Kopenawa e Albert, 2010, via Deborah Danowski e Eduardo Viveiros de Castro, Esiste un mondo a venire?, nottetempo 2017
Si trova nell’introduzione del libro di Laura Ogden Perdita e meraviglia alla fine del mondo una citazione di Isabelle Stengers: “Meraviglia significa sia essere sorpresi sia albergare domande”. Nel suo libro, la Ogden, avanza un approccio sperimentale alla meraviglia, che definisce meraviglia speculativa, ovvero la curiosità verso altri assemblaggi di vita. “Il presente” aggiunge “è un momento di perdita, ma è anche un momento in cui le comunità (di persone e di altri esseri viventi) cercano di scendere a patti con essa, di difendere il proprio posto e diventare qualcosa di nuovo nel processo. L’oscurità del ventre materno, come dice Rebecca Solnit, è un’oscurità tanto piena di incertezza quanto della possibilità di un futuro diverso.”
Credo che il ruolo di una simulazione sia preparare le nostre menti e migliorare la nostra immaginazione collettiva, in modo da essere più flessibili, adattabili, agili e resistenti quando ci troveremo ad affrontare l’incredibile.
Jane McGonigal, Immagina. Giochi, scenari e simulazioni per prepararsi al futuro e coltivare l’ottimismo urgente, ROI Edizioni, 2022
Anche a partire dalla celebre frase di Mark Fisher “Senza il nuovo, quanto può durare una cultura? Cosa succede se i giovani non sono più in grado di suscitare stupore?“, la compagnia Motus ha generato una performance-spettacolo-avventura collettiva: “L’idea di nuovo cominciamento, anche senza meta precisa, rispetto alle richieste di brillante performatività e iper-efficienza imposte alle nuove generazioni, ci sembra un bel modo per rimettere in gioco alcune attitudini desuete, come perdere tempo e mettersi in cammino, vagare per zone marginali e inesplorate da cui, appunto, ricominciare.”

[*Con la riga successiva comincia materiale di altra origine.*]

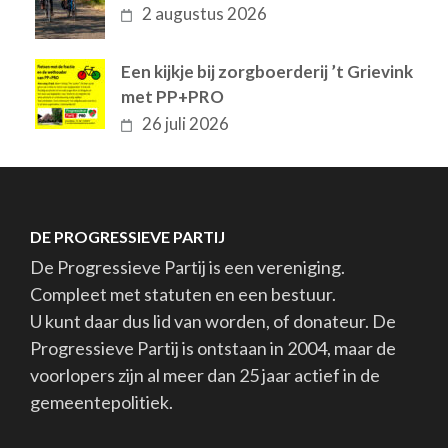
2 augustus 2026
Een kijkje bij zorgboerderij ’t Grievink
met PP+PRO
26 juli 2026
DE PROGRESSIEVE PARTIJ
De Progressieve Partij is een vereniging.
Compleet met statuten en een bestuur.
U kunt daar dus lid van worden, of donateur. De
Progressieve Partij is ontstaan in 2004, maar de
voorlopers zijn al meer dan 25 jaar actief in de
gemeentepolitiek.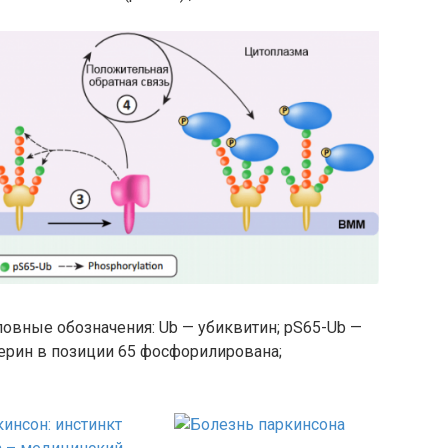
словные обозначения: Ub — убиквитин; pS65-Ub —
серин в позиции 65 фосфорилирована;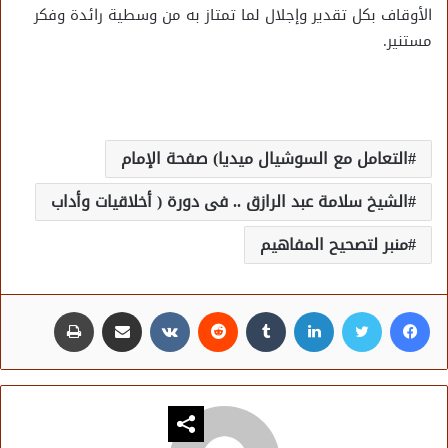
الأوقاف بكل تقدير وإجلال لما تمتاز به من وسطية رائدة وفكر
مستنير.
التعامل مع السوشيال ميديا) صفحة الإمام
الشيخ سلامة عبد الرازق .. فى دورة ( أخلاقيات وأداب
منبر لتصحيح المفاهيم
فيسبوك
تويتر
لينكدإن
مشاركة عبر البريد
طباعة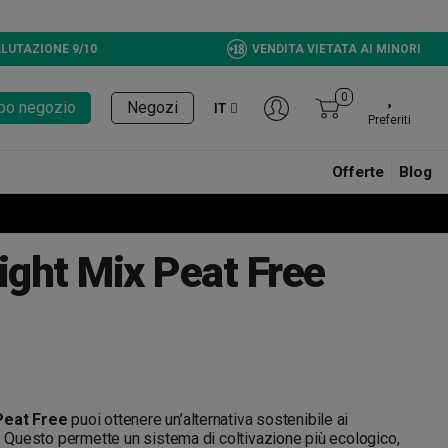
LUTAZIONE 9/10
VENDITA VIETATA AI MINORI
0
tupo negozio
Negozi
IT
Preferiti
Offerte
Blog
ight Mix Peat Free
Peat Free
puoi ottenere un’alternativa sostenibile ai
a. Questo permette un sistema di coltivazione più ecologico,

Il nuovo definisce se stesso come risposta a quanto già stabilito; allo stesso tempo, quanto è già stabilito deve riconfigurarsi in risposta al nuovo. Secondo Eliot, l’esaurimento del futuro ci lascia anche senza passato: quando la tradizione smette di esser contestata e modificata, smette di avere senso. Una cultura che si limita a preservare se stessa non è una cultura.
Mark Fisher, Realismo capitalista, NERO edition, 2018
Il festival Periferico è uno dei principali progetti del collettivo Amigdala (Modena) ed è dedicato alle connessioni tra arti performative, comunità locali e tessuto urbano. Una delle domande fondamentali da cui muove la programmazione del festival riguarda i modi e le possibilità dell’arte di prendere parola nel regime del reale.
Nella loro ultima edizione del festival, chiamata “Presente!”, hanno lavorato a partire dai pensieri dell’antropologo Appadurai, il quale identifica tre dinamiche che ritiene fondanti per il benessere delle comunità: poter immaginare, avere aspirazioni e sviluppare una democrazia profonda.